==== Supplied records

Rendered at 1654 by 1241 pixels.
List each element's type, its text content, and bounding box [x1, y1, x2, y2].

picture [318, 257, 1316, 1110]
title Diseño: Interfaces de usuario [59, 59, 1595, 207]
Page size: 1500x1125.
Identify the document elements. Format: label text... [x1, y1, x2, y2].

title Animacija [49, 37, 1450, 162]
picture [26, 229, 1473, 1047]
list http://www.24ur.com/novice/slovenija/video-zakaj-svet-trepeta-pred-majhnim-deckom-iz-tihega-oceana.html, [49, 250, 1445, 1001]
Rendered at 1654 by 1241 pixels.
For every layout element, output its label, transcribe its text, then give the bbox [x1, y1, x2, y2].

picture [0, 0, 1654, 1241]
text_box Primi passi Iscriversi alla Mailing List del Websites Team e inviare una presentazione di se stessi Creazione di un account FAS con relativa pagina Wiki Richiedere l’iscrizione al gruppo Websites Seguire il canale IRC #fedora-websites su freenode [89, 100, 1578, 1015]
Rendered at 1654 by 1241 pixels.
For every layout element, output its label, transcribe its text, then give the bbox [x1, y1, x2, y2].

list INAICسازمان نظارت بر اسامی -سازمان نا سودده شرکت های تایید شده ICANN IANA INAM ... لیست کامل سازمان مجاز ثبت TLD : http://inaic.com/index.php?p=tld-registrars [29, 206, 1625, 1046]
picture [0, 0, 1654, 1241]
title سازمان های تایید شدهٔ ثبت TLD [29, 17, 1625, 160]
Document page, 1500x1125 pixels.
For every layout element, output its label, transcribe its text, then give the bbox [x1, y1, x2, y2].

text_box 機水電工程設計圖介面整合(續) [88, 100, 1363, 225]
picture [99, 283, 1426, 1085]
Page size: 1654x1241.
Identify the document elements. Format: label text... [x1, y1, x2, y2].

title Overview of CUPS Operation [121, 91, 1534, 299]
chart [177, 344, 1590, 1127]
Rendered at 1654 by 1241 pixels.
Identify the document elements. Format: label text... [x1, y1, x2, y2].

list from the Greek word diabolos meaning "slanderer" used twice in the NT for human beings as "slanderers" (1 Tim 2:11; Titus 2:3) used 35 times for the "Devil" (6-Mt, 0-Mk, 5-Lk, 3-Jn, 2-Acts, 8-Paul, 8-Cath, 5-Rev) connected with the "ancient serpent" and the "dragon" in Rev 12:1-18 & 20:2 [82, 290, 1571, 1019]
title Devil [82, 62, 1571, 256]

========

Please format the part of the listing that starts at the line containing "Document page, 1500x1125 pixels." and ends after the line containing "chart [177, 344, 1590, 1127]" as a Markdown table with the columns Row and Line. Number each line and leave out blank lines.

• **Output of the task**:
| Row | Line |
|---|---|
| 1 | Document page, 1500x1125 pixels. |
| 2 | For every layout element, output its label, transcribe its text, then give the bbox [x1, y1, x2, y2]. |
| 3 | text_box 機水電工程設計圖介面整合(續) [88, 100, 1363, 225] |
| 4 | picture [99, 283, 1426, 1085] |
| 5 | Page size: 1654x1241. |
| 6 | Identify the document elements. Format: label text... [x1, y1, x2, y2]. |
| 7 | title Overview of CUPS Operation [121, 91, 1534, 299] |
| 8 | chart [177, 344, 1590, 1127] |